The couple, who moved from Singapore to the city in 2015, have cut their nine employees - five full-timers and four part-timers - schedules by 20 per cent.
Staff are either taking an extra day off each week, or working fewer hours. They have been “gracious and understanding”, pro-actively offering to cut back their hours or take a pay cut, said Mdm Sim.
As delivery orders are expected to increase, the restaurant is now working with two more food delivery companies - Uber Eats and Foodora. This is on top of the two other food delivery providers - SkipTheDishes and Ritual - they currently work with.
“We still count ourselves lucky that as a business we are small (and) agile (enough) to weather what is to come,” Mdm Sim said.
In London, Singapore Garden has seen a drop in sales by 30 per cent in the last six weeks, said head chef Toh Kok Sum, who also runs the restaurant. He said the outlook looks bleak.
“It is going to continue dropping as the situation is getting worse,” Mr Toh said. “I asked our landlord to reduce rent, but he said no.”
The restaurant, a mainstay in the city’s dining scene for 35 years, might have to shut down if the impact of the virus leads to prolonged losses, he said.
The UK government’s slew of measures to support small ventures like his will likely help the restaurant survive for the time being, he said.
On Wednesday (Mar 11), the British chancellor announced a £30 billion (US$36.8 billion) package to deal with the coronavirus. Part of it will go to assisting local businesses, which includes a loan scheme and extending sick pay for employees who are off work due to the coronavirus.

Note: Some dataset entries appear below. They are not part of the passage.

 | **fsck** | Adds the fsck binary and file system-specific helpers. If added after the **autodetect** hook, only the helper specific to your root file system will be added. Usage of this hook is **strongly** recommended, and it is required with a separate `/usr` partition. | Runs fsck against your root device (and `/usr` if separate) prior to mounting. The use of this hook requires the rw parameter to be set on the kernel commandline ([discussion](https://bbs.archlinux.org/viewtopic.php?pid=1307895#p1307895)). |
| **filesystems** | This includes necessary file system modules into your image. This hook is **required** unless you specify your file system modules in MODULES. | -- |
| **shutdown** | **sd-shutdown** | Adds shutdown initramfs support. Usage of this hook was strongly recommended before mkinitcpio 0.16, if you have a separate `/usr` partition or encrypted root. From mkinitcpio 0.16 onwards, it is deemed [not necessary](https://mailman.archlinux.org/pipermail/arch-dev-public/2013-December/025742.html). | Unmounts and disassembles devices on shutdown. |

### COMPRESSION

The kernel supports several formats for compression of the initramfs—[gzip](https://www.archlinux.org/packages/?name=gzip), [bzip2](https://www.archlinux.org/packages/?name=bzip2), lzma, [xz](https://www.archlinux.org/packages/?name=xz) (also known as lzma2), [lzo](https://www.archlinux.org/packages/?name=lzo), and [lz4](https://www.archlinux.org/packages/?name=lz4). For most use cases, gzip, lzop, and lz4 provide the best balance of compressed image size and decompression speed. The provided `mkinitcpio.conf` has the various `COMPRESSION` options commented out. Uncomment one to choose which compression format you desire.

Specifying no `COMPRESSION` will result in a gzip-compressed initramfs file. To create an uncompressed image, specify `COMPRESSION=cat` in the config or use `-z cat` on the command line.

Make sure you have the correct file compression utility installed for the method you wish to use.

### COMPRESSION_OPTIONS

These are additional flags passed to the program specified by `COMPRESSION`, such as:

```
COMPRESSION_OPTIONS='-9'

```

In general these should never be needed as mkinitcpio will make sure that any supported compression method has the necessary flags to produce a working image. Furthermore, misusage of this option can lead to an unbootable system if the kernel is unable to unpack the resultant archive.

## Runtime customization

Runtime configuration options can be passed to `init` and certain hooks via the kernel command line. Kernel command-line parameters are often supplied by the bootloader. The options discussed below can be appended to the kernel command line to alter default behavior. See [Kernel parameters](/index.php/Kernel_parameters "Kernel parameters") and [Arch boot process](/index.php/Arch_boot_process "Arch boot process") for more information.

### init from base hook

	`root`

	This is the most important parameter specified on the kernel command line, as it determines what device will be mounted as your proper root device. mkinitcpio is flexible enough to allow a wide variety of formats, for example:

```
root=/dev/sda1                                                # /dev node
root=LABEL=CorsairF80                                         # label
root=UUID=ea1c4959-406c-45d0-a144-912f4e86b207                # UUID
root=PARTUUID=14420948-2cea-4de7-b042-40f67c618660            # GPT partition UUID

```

In recent weeks, the number of people tested positive for the coronavirus has surged in countries such as the UK and the US, where close to 1,400 and more than 3,700 cases have been confirmed respectively, while about 340 in Canada have been infected. On Wednesday, the World Health Organization declared the COVID-19 outbreak a pandemic.
But even weeks before the coronavirus became widespread across Europe and North America, reports of racial discrimination against Asian-owned businesses made headlines as the virus, which emerged from mainland China, stoked xenophobic sentiments.
Sales at stores and eateries took a significant dive as irrational fears and unfounded rumours about the local Chinese community kept customers away.
None of the Singaporean owned businesses CNA spoke has had to face any racist encounters so far. But they are troubled to hear what is happening.
“Fortunately (we have not been targets as) we’re a Singaporean restaurant, rather than a Chinese restaurant,” said Lion City Restaurant’s Mdm Sim. To improve slumping sales, the Chinese Cuisine & Hospitality Association of Canada spearheaded a two-week long food festival called Asialicious to boost visits to Chinese-Canadian restaurants.
The campaign received strong support from members of parliament and the community, she said.
“It is with sadness and disappointment to see that acts against the Asian community are prevalent in New York, a city that has long embraced and thrived on diversity,” Mr Tham of Lion City Coffee said.
While businesses in the West continue to grapple with the rapidly increasing number of coronavirus cases, businesses in Asia have been similarly affected.
Even before the number of COVID-19 cases in South Korea exploded in mid-February, bookings at Morning Dew guesthouse in Busan had fallen by 80 per cent, Glynsen Wong, 36, its owner said.
By the end of the month, Mr Wong decided to stop operations, which can house up to 15 people, temporarily, knowing that tourist numbers would plummet.
“You don’t see anyone with suitcases running around now,” he said. Luckily, he and his wife are the only full-time employees, so there was no need for layoffs.
As the number of cases grew exponentially in the country, he moved his family back to Singapore.
He plans to keep the guesthouse closed until the lifting of travel restrictions, he said.
Given it is now the low-season, Mr Wong said he is not too concerned about his monetary losses.
People who previously bought their flight tickets “will (probably) still travel, just in the future”.
“At some point of time there will be an explosion of tourists due to pent-up demand,” he said.